● Exercise description:
Of all the entries below, retype only the lines from the one with "We selectively take" through the one with "bundle. In complex", exactly as they appear.

(Stored dataset items)
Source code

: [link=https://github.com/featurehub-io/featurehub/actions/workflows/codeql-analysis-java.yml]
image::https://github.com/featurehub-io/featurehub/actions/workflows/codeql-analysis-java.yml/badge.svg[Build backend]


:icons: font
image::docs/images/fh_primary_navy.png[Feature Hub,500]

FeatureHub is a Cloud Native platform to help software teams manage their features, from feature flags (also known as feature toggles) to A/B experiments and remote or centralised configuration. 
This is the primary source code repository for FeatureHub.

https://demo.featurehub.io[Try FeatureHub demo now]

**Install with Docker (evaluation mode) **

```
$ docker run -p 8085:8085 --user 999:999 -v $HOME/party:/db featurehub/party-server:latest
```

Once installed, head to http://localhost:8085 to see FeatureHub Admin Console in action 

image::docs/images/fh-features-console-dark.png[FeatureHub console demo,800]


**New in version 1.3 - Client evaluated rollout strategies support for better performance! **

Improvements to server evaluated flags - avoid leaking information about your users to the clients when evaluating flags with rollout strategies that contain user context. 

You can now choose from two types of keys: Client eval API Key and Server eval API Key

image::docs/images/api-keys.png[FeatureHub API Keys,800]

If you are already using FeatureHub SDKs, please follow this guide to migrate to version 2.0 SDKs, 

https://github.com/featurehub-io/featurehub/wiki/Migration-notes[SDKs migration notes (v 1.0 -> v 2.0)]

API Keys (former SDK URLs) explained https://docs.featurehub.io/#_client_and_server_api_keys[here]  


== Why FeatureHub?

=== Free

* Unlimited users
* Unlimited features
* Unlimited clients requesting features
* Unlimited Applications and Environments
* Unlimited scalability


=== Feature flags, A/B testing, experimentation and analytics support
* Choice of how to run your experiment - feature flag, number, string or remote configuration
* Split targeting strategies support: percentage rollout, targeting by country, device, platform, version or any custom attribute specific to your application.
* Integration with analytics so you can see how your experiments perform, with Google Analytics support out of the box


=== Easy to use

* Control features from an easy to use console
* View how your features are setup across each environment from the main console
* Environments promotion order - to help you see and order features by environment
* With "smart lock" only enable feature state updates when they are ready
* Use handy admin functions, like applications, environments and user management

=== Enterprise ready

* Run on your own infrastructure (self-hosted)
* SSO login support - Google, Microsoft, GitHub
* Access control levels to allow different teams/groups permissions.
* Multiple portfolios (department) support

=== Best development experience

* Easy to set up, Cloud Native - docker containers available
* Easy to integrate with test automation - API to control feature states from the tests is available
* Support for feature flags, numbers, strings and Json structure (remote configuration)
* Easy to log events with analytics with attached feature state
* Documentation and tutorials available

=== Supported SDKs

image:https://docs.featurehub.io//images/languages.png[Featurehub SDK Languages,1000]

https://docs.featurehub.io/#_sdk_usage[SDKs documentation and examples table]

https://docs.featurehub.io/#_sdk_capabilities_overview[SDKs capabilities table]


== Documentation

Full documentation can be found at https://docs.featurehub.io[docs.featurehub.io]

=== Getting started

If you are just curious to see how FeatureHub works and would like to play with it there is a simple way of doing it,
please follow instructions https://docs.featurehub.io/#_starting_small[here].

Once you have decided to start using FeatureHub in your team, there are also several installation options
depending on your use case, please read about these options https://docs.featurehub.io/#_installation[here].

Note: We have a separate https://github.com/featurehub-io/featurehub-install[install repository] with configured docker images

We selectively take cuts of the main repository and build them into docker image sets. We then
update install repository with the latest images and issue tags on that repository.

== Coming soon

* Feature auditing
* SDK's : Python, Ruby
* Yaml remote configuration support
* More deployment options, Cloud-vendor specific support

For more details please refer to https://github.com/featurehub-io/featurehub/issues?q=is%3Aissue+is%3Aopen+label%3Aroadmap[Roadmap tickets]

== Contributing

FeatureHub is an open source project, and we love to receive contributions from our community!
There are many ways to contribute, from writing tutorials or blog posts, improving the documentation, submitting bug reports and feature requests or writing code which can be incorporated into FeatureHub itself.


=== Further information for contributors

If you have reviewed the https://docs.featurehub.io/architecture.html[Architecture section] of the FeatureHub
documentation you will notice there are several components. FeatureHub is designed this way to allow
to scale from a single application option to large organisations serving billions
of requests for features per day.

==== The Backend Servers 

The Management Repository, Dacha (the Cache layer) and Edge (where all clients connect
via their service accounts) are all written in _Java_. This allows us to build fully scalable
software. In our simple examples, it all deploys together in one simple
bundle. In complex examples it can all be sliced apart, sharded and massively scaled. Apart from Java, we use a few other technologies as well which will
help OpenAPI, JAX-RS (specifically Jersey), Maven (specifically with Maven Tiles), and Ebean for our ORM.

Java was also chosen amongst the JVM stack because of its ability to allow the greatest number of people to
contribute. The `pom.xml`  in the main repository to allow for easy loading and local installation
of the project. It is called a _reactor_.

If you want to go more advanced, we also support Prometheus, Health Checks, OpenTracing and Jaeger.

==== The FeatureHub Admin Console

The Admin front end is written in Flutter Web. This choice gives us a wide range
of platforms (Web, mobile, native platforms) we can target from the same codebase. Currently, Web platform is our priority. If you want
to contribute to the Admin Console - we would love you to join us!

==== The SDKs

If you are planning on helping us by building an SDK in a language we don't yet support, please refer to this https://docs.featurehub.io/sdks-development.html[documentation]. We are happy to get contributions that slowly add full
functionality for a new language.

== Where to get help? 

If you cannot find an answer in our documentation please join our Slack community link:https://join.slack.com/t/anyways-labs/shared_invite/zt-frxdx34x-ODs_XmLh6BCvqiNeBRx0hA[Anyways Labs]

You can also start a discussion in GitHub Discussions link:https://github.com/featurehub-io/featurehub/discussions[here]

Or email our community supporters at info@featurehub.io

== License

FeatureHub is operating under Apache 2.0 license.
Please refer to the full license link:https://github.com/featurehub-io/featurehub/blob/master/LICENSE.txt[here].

---

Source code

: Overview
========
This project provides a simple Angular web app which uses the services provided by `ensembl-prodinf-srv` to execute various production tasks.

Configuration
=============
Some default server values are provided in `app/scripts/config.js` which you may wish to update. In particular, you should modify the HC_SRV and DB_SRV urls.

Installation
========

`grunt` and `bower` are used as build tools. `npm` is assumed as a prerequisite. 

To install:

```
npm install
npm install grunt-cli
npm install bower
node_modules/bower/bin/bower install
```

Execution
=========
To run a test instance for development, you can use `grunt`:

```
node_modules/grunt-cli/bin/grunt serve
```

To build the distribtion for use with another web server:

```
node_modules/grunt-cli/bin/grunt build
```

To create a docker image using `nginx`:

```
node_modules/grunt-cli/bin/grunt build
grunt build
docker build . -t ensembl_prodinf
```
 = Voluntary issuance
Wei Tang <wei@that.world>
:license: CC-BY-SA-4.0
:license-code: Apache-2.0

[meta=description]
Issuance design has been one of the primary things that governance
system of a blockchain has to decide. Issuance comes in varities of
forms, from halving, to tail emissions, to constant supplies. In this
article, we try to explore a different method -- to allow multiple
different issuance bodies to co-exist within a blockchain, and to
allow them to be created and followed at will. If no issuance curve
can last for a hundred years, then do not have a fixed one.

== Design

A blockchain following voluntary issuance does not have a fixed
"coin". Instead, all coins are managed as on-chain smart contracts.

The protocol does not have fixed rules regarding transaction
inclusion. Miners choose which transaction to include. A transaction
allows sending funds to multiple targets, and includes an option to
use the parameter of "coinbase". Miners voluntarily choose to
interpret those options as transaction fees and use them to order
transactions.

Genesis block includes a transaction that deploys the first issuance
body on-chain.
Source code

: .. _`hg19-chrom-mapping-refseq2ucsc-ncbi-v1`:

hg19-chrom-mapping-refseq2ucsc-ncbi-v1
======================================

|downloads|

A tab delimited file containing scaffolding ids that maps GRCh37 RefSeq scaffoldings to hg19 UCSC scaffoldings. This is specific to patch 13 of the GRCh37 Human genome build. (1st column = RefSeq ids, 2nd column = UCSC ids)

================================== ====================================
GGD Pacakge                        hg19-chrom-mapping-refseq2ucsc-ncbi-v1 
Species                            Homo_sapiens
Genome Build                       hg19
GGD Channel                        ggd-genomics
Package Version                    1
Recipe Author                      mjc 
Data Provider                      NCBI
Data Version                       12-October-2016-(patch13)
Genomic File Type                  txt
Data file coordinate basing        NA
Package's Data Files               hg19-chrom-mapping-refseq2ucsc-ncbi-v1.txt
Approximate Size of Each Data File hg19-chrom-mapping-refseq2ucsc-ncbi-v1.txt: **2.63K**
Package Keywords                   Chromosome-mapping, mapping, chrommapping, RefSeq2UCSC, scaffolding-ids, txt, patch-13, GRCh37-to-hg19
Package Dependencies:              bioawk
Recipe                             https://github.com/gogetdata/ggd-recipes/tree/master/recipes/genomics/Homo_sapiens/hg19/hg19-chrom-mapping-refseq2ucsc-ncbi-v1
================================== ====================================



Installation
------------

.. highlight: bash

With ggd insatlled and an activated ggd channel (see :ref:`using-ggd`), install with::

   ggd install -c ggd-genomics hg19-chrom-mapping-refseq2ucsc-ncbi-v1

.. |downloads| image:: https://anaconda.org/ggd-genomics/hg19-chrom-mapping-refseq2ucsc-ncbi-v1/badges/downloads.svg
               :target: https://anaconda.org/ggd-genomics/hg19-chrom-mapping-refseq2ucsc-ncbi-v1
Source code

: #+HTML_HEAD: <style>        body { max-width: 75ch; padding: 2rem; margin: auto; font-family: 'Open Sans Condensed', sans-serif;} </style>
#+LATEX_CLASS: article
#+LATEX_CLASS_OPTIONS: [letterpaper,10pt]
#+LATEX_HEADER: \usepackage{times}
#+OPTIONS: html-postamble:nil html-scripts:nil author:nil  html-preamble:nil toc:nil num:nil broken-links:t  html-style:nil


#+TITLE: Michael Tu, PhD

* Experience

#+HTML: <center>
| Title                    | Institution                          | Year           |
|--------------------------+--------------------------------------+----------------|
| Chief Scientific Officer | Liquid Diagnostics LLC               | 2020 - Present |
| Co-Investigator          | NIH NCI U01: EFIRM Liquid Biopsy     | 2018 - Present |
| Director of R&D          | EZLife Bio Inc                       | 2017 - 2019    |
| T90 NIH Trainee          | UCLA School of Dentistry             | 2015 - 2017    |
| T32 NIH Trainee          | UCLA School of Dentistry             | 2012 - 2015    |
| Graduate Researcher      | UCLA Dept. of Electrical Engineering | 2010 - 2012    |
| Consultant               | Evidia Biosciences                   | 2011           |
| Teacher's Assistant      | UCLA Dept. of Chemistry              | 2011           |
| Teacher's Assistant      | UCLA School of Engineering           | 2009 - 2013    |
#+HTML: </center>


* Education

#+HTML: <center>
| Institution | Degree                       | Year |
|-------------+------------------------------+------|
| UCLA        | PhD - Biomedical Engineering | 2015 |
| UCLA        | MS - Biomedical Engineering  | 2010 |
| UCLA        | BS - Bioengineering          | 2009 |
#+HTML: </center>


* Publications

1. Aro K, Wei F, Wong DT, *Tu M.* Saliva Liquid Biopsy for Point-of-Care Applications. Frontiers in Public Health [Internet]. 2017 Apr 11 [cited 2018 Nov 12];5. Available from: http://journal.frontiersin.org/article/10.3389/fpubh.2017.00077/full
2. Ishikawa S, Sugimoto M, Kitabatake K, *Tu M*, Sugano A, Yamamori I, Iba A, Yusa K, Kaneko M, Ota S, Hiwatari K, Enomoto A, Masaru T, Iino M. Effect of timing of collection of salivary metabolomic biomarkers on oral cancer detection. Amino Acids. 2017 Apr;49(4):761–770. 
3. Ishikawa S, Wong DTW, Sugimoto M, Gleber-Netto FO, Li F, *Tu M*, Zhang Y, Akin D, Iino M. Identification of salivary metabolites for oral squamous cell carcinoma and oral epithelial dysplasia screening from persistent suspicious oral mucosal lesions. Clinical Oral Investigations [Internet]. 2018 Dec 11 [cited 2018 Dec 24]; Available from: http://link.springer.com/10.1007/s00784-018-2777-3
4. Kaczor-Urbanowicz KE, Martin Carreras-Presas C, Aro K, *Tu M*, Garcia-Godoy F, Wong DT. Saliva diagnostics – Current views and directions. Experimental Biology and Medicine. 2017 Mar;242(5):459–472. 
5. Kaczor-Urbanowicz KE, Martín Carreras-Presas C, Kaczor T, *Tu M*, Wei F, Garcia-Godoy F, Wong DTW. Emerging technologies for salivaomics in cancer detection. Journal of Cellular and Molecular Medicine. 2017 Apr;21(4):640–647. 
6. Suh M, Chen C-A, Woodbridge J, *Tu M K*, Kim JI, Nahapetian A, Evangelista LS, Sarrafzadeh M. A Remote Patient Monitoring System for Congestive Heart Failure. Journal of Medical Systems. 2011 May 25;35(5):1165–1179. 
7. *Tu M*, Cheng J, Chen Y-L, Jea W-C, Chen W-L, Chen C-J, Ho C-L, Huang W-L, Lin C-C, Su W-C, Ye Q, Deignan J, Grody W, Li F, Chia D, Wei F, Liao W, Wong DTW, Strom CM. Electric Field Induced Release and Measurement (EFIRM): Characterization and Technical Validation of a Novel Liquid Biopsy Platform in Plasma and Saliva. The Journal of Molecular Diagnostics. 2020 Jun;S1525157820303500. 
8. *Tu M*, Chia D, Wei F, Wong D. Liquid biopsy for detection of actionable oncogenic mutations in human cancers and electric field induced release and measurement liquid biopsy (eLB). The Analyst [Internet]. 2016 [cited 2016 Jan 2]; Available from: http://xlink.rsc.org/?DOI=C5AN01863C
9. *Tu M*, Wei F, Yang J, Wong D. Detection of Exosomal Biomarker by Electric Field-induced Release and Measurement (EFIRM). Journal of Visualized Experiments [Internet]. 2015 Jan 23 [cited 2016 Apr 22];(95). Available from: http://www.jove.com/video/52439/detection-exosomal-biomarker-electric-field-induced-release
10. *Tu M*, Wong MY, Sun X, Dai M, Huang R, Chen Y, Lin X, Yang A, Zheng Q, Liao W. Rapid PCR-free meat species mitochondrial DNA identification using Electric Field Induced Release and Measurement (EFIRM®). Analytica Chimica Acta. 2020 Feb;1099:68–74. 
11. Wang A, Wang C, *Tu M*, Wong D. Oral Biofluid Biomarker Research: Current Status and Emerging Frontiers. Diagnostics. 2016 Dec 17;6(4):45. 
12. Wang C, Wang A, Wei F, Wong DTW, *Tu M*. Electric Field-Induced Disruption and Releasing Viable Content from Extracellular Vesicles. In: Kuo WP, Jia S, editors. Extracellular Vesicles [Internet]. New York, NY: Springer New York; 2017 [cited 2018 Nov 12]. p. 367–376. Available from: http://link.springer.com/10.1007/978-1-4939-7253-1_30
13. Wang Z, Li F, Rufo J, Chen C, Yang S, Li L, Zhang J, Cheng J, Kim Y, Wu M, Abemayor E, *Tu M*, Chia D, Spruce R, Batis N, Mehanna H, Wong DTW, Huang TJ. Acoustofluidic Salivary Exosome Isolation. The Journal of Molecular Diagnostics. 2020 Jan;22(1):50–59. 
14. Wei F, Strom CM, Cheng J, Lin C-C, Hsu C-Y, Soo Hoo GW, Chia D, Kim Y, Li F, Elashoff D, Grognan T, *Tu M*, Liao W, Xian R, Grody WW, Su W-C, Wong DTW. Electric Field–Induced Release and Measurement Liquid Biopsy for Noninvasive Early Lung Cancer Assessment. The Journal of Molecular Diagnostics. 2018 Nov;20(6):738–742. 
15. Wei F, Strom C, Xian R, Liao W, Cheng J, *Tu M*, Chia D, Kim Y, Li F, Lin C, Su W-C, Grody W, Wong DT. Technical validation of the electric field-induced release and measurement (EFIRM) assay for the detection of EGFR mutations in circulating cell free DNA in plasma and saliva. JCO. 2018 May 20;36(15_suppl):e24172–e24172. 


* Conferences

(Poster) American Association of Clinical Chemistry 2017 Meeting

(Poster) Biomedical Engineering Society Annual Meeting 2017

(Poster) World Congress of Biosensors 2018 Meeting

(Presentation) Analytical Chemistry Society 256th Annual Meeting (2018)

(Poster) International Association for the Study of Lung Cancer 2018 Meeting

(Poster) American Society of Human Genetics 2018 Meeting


● Exercise solution:
We selectively take cuts of the main repository and build them into docker image sets. We then
update install repository with the latest images and issue tags on that repository.

== Coming soon

* Feature auditing
* SDK's : Python, Ruby
* Yaml remote configuration support
* More deployment options, Cloud-vendor specific support

For more details please refer to https://github.com/featurehub-io/featurehub/issues?q=is%3Aissue+is%3Aopen+label%3Aroadmap[Roadmap tickets]

== Contributing

FeatureHub is an open source project, and we love to receive contributions from our community!
There are many ways to contribute, from writing tutorials or blog posts, improving the documentation, submitting bug reports and feature requests or writing code which can be incorporated into FeatureHub itself.


=== Further information for contributors

If you have reviewed the https://docs.featurehub.io/architecture.html[Architecture section] of the FeatureHub
documentation you will notice there are several components. FeatureHub is designed this way to allow
to scale from a single application option to large organisations serving billions
of requests for features per day.

==== The Backend Servers 

The Management Repository, Dacha (the Cache layer) and Edge (where all clients connect
via their service accounts) are all written in _Java_. This allows us to build fully scalable
software. In our simple examples, it all deploys together in one simple
bundle. In complex examples it can all be sliced apart, sharded and massively scaled. Apart from Java, we use a few other technologies as well which will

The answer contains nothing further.